Situation actuelle à Limours :
La commune comprend 318 logements sociaux, c’est-à-dire des logements officiellement conventionnés. Cet ensemble représente environ 14% sur Limours et 75% du territoire de la Communauté de Communes du Pays de Limours. Ils se répartissent comme suit :

Par ailleurs, la commune comprend également 16 logements communaux (dont les loyers avec charges et chauffage, n’excèdent pas 540,39€), 17 logements à la gendarmerie et 5 au centre de secours.
Ces logements non conventionnés ne rentrent pas dans le calcul total même si leurs caractéristiques en font, de fait, des logements sociaux. Le conventionnement des 16 logements communaux est d’ailleurs actuellement à l’étude avec les services de l’Etat.
Le recensement actuel des demandes sur Limours s’élève à 76. Ce chiffre est fluctuant. Il faut en effet préciser que certaines demandes ne sont pas recevables par un bailleur en vue d’une attribution, par exemple : les personnes propriétaires en instance de divorce, les personnes n’ayant aucun revenu, les personnes demandant une taille de logement non conforme à la composition familiale. De plus, un certain nombre de demandes ne sont plus d’actualité puisque les demandeurs ont trouvé un logement ailleurs et ne nous ont pas avertis de ce changement de situation. Ces demandes se décomposent en plusieurs catégories : 11 T1, 18 T2, 29 T3, 13 T4, 5 T5.
De par sa situation géographique et au regard des difficultés rencontrées dans la pratique des transports en commun, Limours n’est pas assujettie à l’article 55 de la loi SRU (Solidarité Renouvellement Urbain) faisant obligation à une collectivité de posséder 20% de logements sociaux. La commune la plus proche de nous dans ce cas est la commune de Gometz-le-Châtel qui appartient à la Communauté d’Agglomération du Plateau de Saclay.

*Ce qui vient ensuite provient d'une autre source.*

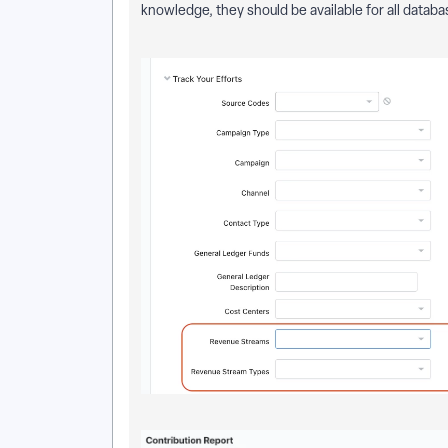
knowledge, they should be available for all databa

Pour autant, la volonté de l’équipe municipale de répondre de façon équilibrée et adaptée à la taille de notre commune est claire. Le contour des premières phases du projet « Coeur de ville » en apporte la preuve en faisant apparaître, sur la construction de 51 nouveaux logements, la réservation de 16 d’entre-eux (10 rue des Petits Prés + 6 Bd des Ecoles) soit 31%, pour des logements sociaux. Indépendamment des constructions nouvelles et parallèlement à cela, il est aujourd’hui absolument nécessaire de prendre des mesures destinées à accroître la mobilité dans le parc locatif social. C’était un des buts visés, mais partiellement atteint, par la loi n° 2009-323 du 25 mars 2009 de mobilisation pour le logement et de lutte contre l’exclusion, dite loi MOLLE. La pratique « du parcours résidentiel » commence à être mise en application sur Limours par certains bailleurs.
L’arsenal législatif, mis en place au fil du temps, montre que le logement en général et social en particulier, reste une grande cause nationale qui nécessite des mesures ambitieuses mais adaptées, afin de répondre, à la fois, à une crise territorialisée du logement et de l’hébergement ainsi qu’à une crise de la construction et du bâtiment.